- Source extract -
SJAC is pleased to offer a one-day foraged fibre basketry workshop by plant fibre artist, Ralph Simpson. Locally collected plant fibres will be introduced, including daylily, iris blades and some grasses. Each participant will complete a unique, small basket by the end of the workshop.
In this workshop, participants will learn about:
- Foraging for plant fibre;
- Processing and storage techniques; and,
- Preparing the fibres for weaving.
Skill level: Beginner to Intermediate
COVID-19 POLICY NOTE: As of publication of this workshop description, our region is at Yellow Level. Updates will be enacted if required. As a public building, SJAC must follow the Government of New Brunswick’s Public Health guidelines on the coronavirus. In the unfortunate event that the local Saint John Zone must ‘move back’ to stricter social distancing policies and classes must be cancelled, participants will be refunded for the remaining classes.
Please note that community face masks are required during the class.
Saturday, August 21, 2021 • 9am-4pm, one hour break for lunch from 12-1pm • Cost: $85 (basic materials included, see below for supplies to bring from home) • UPDATE: FULL!
Supplies to bring:
Participants are asked to bring the following:
- Pruning clippers or kitchen scissors
- Weavable fibres, including ribbon, yarn, plant fibres from their garden, for example.

- What to work on -
**a.** In the basketry workshop description, what is the cost of the workshop?
**b.** Extend the basketry workshop description beyond its final line.
The records are not needed for any of this work.

- Given data -

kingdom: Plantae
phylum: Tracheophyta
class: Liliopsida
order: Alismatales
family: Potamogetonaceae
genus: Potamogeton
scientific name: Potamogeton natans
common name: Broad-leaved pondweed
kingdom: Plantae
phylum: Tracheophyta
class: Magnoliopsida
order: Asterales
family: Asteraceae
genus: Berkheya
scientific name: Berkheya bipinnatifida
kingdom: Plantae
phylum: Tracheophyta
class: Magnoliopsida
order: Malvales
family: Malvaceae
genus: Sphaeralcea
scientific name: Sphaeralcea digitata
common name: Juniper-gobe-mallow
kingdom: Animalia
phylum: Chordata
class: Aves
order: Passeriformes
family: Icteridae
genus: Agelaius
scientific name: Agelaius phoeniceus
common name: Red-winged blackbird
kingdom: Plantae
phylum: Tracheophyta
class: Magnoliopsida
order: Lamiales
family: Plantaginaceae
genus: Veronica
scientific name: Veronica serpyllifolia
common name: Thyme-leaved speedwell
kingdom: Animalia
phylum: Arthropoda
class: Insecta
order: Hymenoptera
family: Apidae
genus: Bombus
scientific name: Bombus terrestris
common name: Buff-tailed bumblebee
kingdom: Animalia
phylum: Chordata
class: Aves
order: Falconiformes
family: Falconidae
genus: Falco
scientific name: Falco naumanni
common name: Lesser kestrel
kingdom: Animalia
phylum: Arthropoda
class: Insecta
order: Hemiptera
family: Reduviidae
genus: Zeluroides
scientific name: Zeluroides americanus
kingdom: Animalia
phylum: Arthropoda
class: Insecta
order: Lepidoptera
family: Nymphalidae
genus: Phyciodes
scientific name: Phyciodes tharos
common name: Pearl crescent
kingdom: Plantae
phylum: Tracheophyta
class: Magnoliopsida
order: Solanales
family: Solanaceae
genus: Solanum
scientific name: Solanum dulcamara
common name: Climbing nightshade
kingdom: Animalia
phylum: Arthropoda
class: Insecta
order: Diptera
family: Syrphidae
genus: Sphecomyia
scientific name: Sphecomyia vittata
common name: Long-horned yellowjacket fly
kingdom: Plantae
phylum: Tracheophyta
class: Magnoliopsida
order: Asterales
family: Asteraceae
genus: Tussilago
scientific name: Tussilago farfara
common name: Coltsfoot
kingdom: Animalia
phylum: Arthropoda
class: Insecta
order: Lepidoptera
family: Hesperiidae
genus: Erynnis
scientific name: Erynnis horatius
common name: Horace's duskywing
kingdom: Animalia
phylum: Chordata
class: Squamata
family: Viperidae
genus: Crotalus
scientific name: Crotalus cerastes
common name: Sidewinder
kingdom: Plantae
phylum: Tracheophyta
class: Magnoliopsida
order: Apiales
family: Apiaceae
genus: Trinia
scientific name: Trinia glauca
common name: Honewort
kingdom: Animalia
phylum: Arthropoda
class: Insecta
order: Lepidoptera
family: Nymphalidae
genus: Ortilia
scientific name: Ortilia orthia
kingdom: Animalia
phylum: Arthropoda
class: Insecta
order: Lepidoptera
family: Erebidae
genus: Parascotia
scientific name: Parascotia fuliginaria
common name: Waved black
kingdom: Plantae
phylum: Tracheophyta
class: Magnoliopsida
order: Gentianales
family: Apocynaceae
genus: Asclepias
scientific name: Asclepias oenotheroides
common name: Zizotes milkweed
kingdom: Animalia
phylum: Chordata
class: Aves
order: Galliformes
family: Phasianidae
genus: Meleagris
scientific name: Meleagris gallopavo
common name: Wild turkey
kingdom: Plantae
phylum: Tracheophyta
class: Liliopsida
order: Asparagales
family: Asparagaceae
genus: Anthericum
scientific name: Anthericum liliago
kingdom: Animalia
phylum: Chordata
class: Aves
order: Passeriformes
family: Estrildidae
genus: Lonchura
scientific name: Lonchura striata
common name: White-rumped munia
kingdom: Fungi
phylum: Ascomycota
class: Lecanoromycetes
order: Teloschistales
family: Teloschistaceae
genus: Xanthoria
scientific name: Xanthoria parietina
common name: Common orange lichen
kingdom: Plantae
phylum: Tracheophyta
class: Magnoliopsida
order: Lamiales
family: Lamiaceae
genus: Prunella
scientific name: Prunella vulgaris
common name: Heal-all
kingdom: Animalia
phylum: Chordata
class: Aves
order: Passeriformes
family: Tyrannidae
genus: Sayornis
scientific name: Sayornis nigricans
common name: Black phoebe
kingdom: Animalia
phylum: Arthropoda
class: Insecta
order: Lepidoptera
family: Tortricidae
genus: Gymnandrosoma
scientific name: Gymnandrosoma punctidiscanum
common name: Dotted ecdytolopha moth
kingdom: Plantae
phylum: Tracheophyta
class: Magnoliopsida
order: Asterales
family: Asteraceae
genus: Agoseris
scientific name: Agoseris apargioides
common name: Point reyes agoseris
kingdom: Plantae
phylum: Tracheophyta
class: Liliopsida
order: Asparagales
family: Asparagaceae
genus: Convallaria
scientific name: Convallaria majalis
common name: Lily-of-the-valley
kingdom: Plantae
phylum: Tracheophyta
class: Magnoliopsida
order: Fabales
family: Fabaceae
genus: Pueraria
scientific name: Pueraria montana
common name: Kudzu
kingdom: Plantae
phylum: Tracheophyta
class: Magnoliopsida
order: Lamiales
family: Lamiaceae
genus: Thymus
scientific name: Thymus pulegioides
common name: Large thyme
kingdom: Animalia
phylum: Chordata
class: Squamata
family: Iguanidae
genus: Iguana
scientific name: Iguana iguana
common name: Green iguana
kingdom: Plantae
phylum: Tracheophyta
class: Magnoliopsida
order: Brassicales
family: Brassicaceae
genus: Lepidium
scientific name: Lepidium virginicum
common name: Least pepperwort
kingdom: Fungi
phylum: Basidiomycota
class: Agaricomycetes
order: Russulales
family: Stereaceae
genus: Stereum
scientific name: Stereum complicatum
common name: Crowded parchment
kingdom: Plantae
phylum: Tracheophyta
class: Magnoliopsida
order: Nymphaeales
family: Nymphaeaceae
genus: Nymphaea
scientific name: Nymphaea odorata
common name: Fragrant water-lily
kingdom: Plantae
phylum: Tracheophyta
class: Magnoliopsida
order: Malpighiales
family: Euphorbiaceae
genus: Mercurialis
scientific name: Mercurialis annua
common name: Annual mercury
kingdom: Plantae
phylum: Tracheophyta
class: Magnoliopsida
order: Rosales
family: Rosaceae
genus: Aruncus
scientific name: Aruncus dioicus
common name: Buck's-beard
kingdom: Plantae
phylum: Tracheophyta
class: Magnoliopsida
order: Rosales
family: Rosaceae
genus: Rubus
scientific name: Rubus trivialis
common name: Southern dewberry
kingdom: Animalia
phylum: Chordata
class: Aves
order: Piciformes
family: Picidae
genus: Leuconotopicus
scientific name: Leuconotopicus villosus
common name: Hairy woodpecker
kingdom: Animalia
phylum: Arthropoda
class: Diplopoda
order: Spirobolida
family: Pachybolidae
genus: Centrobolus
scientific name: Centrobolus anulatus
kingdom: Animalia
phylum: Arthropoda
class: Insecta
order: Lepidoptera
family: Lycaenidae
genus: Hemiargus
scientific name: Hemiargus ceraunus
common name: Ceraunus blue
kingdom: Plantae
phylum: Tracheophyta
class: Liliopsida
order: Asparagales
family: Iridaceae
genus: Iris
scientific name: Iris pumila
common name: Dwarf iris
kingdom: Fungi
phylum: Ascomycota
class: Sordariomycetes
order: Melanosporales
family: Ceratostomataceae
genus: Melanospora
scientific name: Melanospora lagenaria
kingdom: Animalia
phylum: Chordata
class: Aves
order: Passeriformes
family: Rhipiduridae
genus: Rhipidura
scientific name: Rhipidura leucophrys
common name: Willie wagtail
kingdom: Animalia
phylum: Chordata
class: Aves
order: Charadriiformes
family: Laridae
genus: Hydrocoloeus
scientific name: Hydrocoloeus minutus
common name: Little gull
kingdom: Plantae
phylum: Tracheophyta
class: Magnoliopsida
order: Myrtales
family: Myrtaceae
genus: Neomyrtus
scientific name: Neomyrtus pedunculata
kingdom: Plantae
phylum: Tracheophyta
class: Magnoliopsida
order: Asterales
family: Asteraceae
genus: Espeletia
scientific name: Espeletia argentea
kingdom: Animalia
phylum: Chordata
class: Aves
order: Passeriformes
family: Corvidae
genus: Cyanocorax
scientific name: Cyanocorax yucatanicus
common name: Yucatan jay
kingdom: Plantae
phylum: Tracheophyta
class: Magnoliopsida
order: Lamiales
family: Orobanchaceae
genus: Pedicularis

- Per-task answers -
**a.** $85, with basic materials included.

**b.**
About the Instructor:
Canadian plant fibre artist Ralph Simpson has developed an innovative method of weaving, bending and sculpting wood and plant fibre to create three dimensional pieces. His gracefully formed work blends bold colour and innovative material with ephemeral fibres to achieve a perfect balance.
He works in his studio in Fredericton, NB and exhibits his work locally, nationally and internationally, attending residencies and facilitating workshops. When foraging plant fibre he employs principles that respect environmental sustainability.
Ralph was born and raised in New Brunswick with a love of the natural world around him. He studied biology at Dalhousie (BSc ‘77) and forest mycology at UNB (MSc. ‘89). He was employed at the Canadian Forestry Service for 35 years as a Forest Research Biologist and after retirement he attended the New Brunswick Craft and Design College where he studied Aboriginal Visual Art, graduating in 2017.